Mais c’est à Florence qu’il donna le meilleur de lui-même : à partir de 1296, il fut le premier architecte de la nouvelle cathédrale de Santa Maria del Fiore, il travailla à Santa Croce et conçut la sixième enceinte de la ville. C’est à Florence qu’il mourut, entre 1300 et 1310.

Monument funéraire du cardinal de Braye sculpté par Arnolfo di Cambio à Orvieto

L’art et l’inspiration d’Arnolfo di Cambio

Arnolfo s’inspira de plusieurs modèles. L’influence la plus évidente fut celle de son maître Nicola Pisano, grand protagoniste de la sculpture du XIIIe siècle.

Mais il sut aller plus loin. Il regarda d’abord vers l’antiquité classique, qui suscitait justement alors un regain d’intérêt, et intégra dans certaines œuvres des parties de mosaïque à la manière des compositions cosmatesques, typiques de la scène romaine (tu les vois bien dans les colonnettes torses de ses ciboires). Ses œuvres reflètent aussi le gothique qui arrivait de France, surtout en architecture.

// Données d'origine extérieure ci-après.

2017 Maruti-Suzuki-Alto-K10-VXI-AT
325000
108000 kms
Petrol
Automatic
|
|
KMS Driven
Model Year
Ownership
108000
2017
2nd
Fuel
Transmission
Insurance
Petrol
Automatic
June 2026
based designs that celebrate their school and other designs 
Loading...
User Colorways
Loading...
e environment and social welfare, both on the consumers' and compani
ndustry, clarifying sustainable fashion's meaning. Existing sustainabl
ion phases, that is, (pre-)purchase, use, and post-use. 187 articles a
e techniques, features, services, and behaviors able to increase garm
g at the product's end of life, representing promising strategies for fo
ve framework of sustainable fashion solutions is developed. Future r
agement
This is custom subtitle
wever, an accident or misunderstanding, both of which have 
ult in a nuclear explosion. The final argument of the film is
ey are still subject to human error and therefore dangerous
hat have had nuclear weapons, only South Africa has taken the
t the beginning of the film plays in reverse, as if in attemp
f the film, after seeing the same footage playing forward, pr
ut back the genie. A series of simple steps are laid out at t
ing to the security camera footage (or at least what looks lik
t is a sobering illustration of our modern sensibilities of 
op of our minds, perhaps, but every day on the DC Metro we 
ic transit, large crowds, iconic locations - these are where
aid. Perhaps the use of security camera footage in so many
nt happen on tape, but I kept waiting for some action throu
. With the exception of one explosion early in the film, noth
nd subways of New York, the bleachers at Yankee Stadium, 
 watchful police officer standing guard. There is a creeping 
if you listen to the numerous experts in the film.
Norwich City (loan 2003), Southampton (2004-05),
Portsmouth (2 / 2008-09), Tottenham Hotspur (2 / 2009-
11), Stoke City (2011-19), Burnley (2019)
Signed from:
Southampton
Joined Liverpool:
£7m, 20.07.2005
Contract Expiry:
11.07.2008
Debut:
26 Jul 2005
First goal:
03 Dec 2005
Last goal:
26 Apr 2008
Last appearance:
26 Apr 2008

Il faut imaginer un artiste parfaitement à jour, capable de fondre des styles différents en un langage unique et original.

Détail d'un ciboire d'Arnolfo di Cambio aux incrustations cosmatesques

Alors pourquoi Arnolfo di Cambio n’est-il pas « célèbre » ?

Voici la grande question que je t’avais laissée au début.

S’il réalisa tant d’œuvres et fut un innovateur si ardent, pourquoi n’est-il pas aussi connu que d’autres ? Tout le monde connaît Giotto et sa révolution en peinture, mais peu connaissent Arnolfo et les innovations qu’il apporta à la sculpture.

La raison principale, c’est que beaucoup de ses œuvres ont été perdues ou transformées. La façade de Santa Maria del Fiore fut démantelée à la fin du XVIe siècle (les statues subsistantes sont aujourd’hui au musée de l’Opera del Duomo) ; le tombeau de Boniface VIII fut déplacé et réduit ; la fontaine de Pérouse ne nous est parvenue qu’en fragments ; même le tombeau du cardinal de Braye et la crèche de Santa Maria Maggiore ont perdu des pièces essentielles. Presque toutes ses interventions furent modifiées au fil des siècles, perdant une grande part de leur charme d’origine.

Et pourtant Arnolfo di Cambio reste l’un des plus grands artistes du Moyen Âge et l’un des pères de la Renaissance italienne.

Colonnes torses aux incrustations cosmatesques d'un ciboire d'Arnolfo di Cambio

Où admirer les œuvres d’Arnolfo di Cambio

Les œuvres subsistantes d’Arnolfo sont réparties entre Florence, Rome et l’Ombrie :

  • à Florence, le musée de l’Opera del Duomo conserve les statues originales qui décoraient la façade du XIVe siècle de Santa Maria del Fiore, la cathédrale qu’il conçut ;
  • à Rome, tu trouveras les ciboires signés de San Paolo fuori le Mura et de Santa Cecilia in Trastevere, la crèche de Santa Maria Maggiore et la statue en bronze de saint Pierre au Vatican ;
  • à Orvieto, dans l’église San Domenico, se trouve le monument du cardinal de Braye, tandis qu’à Pérouse les fragments de la fontaine sont à la Galerie nationale de l’Ombrie.

Si tu passes par Florence, le plus simple pour voir ses sculptures (et la cathédrale qu’il imagina) est de réserver le billet pour le complexe du Duomo : la même entrée te permet aussi de visiter le musée de l’Opera del Duomo, où sont conservées les statues de sa façade, et d’éviter les longues files.

Et toi, la prochaine fois que tu entreras dans une grande cathédrale, essaieras-tu de te demander qui a vraiment imaginé ces formes ? Très souvent, sans le savoir, tu regardes déjà l’héritage d’Arnolfo.